Friday, May 13, 2011

EARTHQUAKES and WEATHER

There are about 60 scientists in the US Geological Survey who volunteer on their own time to reply to questions that come in via Ask-a-Geologist.  This is a place on the USGS website where anyone can ask a question and get an answer from a geoscientist.  Almost half the questions are spam - surprisingly, most of these are in Portuguese (no, we don't understand that either).  About a quarter of the questions are from school children trying to get someone else to do their homework assignment for them.  These are pretty obvious, and by policy we are asked not to encourage this (but we usually answer them anyway).

Today I received three questions, and they were interesting.  I share one of them with you all because I hope it might answer some of the questions that from newspapers are definitely floating out there:

Question:
Hello..I was just wondering first if the increased number of earthquakes is a sign of something bigger to come and since the earthquake in Japan knocked our earth off of its axis a few feet is that the reason for the severe weather we have had lately like all the floods in the south and tornados and severe storms any info would be great. thanks so much

Reply:
The Earth's axis was tilted about 10 cm by the Tohoku earthquake - that's about 4 inches.  It requires some very sophisticated equipment and a lot of measurement time to arrive at that tiny amount of offset.

While there is evidence that continents were at hugely different latitudes in ages past (dinosaur skeletons have been recovered from Antarctica), a 10-cm tilt-change will not cause any measurable effect.  A long and slow tilt change in the Earth's axis has been documented over time, and can be explained by simple orbital mechanics, but the operative word here is "slow" - we're talking many millions of years type of slow.  There is also the complication that the continental plates have been moving around at the same time.  Uhhh... so where's the observation point then?  Since we didn't have observers using sextants to track where Polaris is/was 50 million years ago, these things are understandably hard to sort out.

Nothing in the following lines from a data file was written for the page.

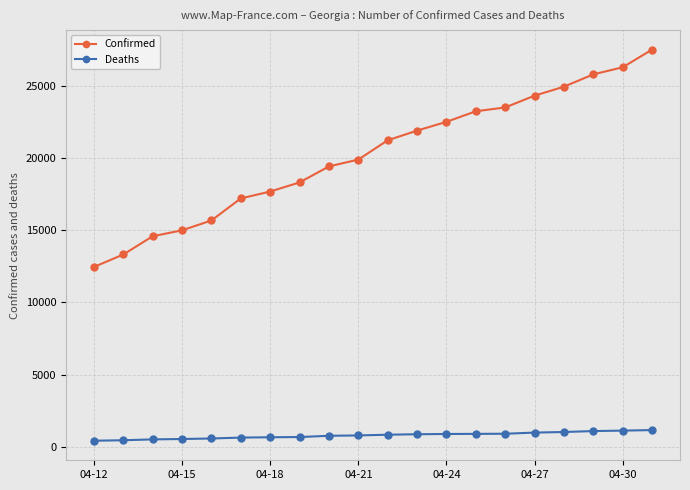

True or false: Confirmed and Deaths cross at least once.

False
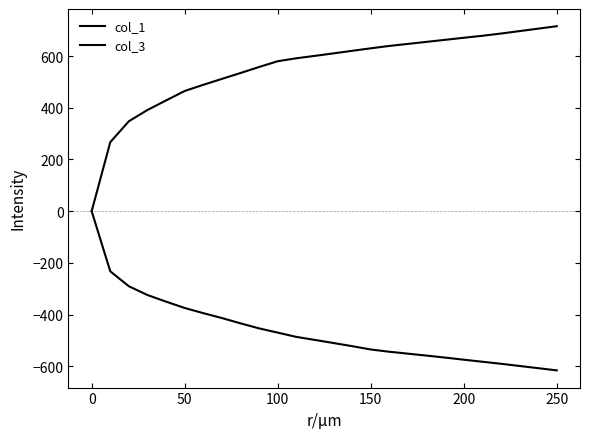

How many lines are shown in the chart?

2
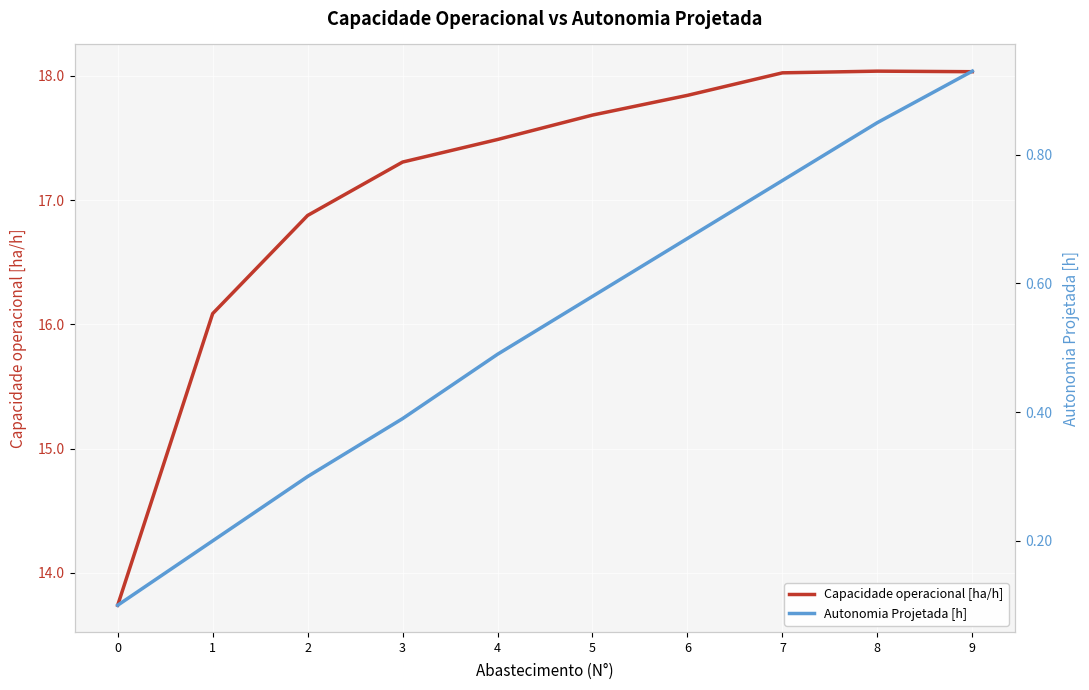

True or false: Autonomia Projetada [h] has more than 0 interior local peaks.

False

There is an on-going discussion about earthquakes triggering other earthquakes.  Large earthquakes have been shown to "light up" volcanic areas like Yellowstone and Long Valley with short-term clusters of increased micro-earthquakes.  However, the current scientific consensus, culled from literally petabytes of data collected over the past 50 years, is that distant earthquakes do not have any effect on faults not part of the earthquake's own fault system.  In other words, the monster earthquake in Chile last Spring did not trigger the huge earthquake in New Zealand last Fall, and that one didn't trigger the ginormous Tohoku earthquake this past March near Sendai Japan.  Among other things, there were months separating each one.  Also, an earthquake’s energy falls off as approximately distance squared, so if YOU didn't feel these, neither did the other distant subduction faults that blew later on.  Researchers have studied syzygy - the effects of Sun and Moon tides - on earthquakes, and have found no statistical correlation.  

All THAT said, there HAS been a measurable, undeniable, and steadily ramping-up increase in the carbon dioxide content of the Earth's atmosphere in the last several centuries.  CO2 has a measurable greenhouse effect on atmospheric temperatures.  Methane, however - and there are far more cows now than a century ago because there are more people feeling they deserve beef steak - has far more of a greenhouse effect for the number of molecules released (it's 37 times more potent, and I'm not talking odor here).  Virtually all scientists not paid to say otherwise readily acknowledge that there is a large anthropogenic component to this increase - i.e., humans burning hydrocarbons, destroying forests, raising flatulent steers, etc. are mostly responsible for these increased gases in our atmosphere.  If you haven’t ridden a horse recently, you probably wouldn’t believe how much methane a grass-chewing critter can produce.  Hoooeyyy.

It's still being argued - mainly through ever-increasingly-sophisticated mathematical models - just how much all this increase in greenhouse gas emissions has actually changed our weather.  There are a huge number of variables involved, so one model may disagree with another in detail - but not in gross conclusions.  “We has met the enemy, and he is us,” said Pogo.  There are certain undeniable influences on weather (the Solar flux and the great ocean currents like the Gulf Stream, for instance).

However, you and I may not remember huge hurricanes and tornado clusters from our childhood, but that may just be our imperfect memory.  The apparent increase in wild weather events over the past few decades may also be an artifact of how records have become increasingly more detailed and complete over time.  Keep in mind that earthquakes - and probably to some extent anomalous weather events - are to varying degrees random things.  They don't come on the hour, or on Friday the 13th, but often have gaps and then appear in clusters - and we remember the most recent cluster best.  That’s the human mind for you (and why scientists carefully record their data).  Using a statistically more reliable approach - averaging and comparing hurricanes and their strengths for say, the 19th Century against the 20th Century - we are also hamstrung by the fact that there were far fewer people 150 years ago... and correspondingly fewer and sparser records kept then.  

Bottom line(s): Climate change is here, and it is apparently accelerating.  Earthquakes are random and not predictable.  Neither affects the other.